Everyone in my DCs' cohorts have been interviewed prior to getting an offer for medicine from Imperial and UCL but that only goes back ten UCAS cycles perhaps your family goes back further if they had offers without interviews. But then you're love bombed and we're not so....perhaps you're just special :)

maryso · 12/03/2018 16:25

goodbyestranger 'perhaps you're just special'
is an error in logic since everyone else at DD's school who had similar offers got the same treatment... (and I can't think why anyone remotely sane would consider receipt of a 'corporate' gesture as special. Even teenage girls find it amusing, not 'special')
Likewise no mention that the offers without interview and lack of teenage 'love-bombing' (as those you quoted) were medicine but curious that you would assume they were...

And yes, goodbyestranger I do go back to the very old days when med school offers on occasion were made without interview. That wasn't considered 'special' either, even by teenagers then. Any more than EE was special from Oxford.

LoniceraJaponica · 12/03/2018 16:53

Is it me me is this thread is getting weird?

LoniceraJaponica · 12/03/2018 16:53

Or, not me!

goodbyestranger · 12/03/2018 17:19

Well if its any comfort I'm finding it weird too Lonicera. I think it became weird with the introduction of love bombing and the complicated stuff about clearing, or pre-clearing, which I also didn't completely understand.

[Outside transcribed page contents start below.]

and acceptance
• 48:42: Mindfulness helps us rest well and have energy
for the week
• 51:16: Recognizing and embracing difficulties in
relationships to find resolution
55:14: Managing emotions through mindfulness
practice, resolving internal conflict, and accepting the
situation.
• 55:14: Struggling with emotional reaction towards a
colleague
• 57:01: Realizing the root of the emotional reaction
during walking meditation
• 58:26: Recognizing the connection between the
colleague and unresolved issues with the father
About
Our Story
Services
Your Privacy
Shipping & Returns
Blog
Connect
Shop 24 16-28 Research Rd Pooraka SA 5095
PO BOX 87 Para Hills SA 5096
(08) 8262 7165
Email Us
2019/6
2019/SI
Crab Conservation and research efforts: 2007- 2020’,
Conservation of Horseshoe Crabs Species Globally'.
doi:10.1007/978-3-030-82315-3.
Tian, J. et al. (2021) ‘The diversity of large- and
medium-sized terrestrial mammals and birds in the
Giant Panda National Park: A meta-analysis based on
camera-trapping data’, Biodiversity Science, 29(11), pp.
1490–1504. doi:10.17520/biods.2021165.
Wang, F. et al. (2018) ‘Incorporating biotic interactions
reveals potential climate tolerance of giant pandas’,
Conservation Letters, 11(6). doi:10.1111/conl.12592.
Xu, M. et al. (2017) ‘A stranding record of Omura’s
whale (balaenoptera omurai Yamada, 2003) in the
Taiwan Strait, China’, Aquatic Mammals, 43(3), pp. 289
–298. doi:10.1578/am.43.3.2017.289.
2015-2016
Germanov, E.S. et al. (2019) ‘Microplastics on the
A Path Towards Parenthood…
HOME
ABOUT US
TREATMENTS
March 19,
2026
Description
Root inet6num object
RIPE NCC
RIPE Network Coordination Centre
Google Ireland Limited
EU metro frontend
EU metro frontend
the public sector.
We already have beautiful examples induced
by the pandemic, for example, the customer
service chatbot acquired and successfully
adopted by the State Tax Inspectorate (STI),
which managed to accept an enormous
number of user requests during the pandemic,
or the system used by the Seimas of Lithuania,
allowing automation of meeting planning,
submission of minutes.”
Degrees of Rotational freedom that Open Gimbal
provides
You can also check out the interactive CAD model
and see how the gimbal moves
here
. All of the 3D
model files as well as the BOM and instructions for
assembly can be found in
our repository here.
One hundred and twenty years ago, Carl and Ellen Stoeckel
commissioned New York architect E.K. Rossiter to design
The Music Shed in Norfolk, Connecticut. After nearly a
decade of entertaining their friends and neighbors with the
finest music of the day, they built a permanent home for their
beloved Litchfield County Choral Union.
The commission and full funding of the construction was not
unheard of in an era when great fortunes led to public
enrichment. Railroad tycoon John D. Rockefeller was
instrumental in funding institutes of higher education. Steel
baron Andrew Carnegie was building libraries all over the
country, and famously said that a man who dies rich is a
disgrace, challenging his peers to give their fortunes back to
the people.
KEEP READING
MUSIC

marmiteloversunite · 12/03/2018 19:55

I am totally confused with the talk of love bombing and schools. Is this just to do with medicine? Not much love bombing going on in the music degree world !

LoniceraJaponica · 12/03/2018 20:03

Glad it's not just me. Earlier on in the uni application process DD kept being bombarded with mail and voicemails from Northumbria University. I guess it is the ex polytechnics that want to attract more bums on seats, so they are trying harder.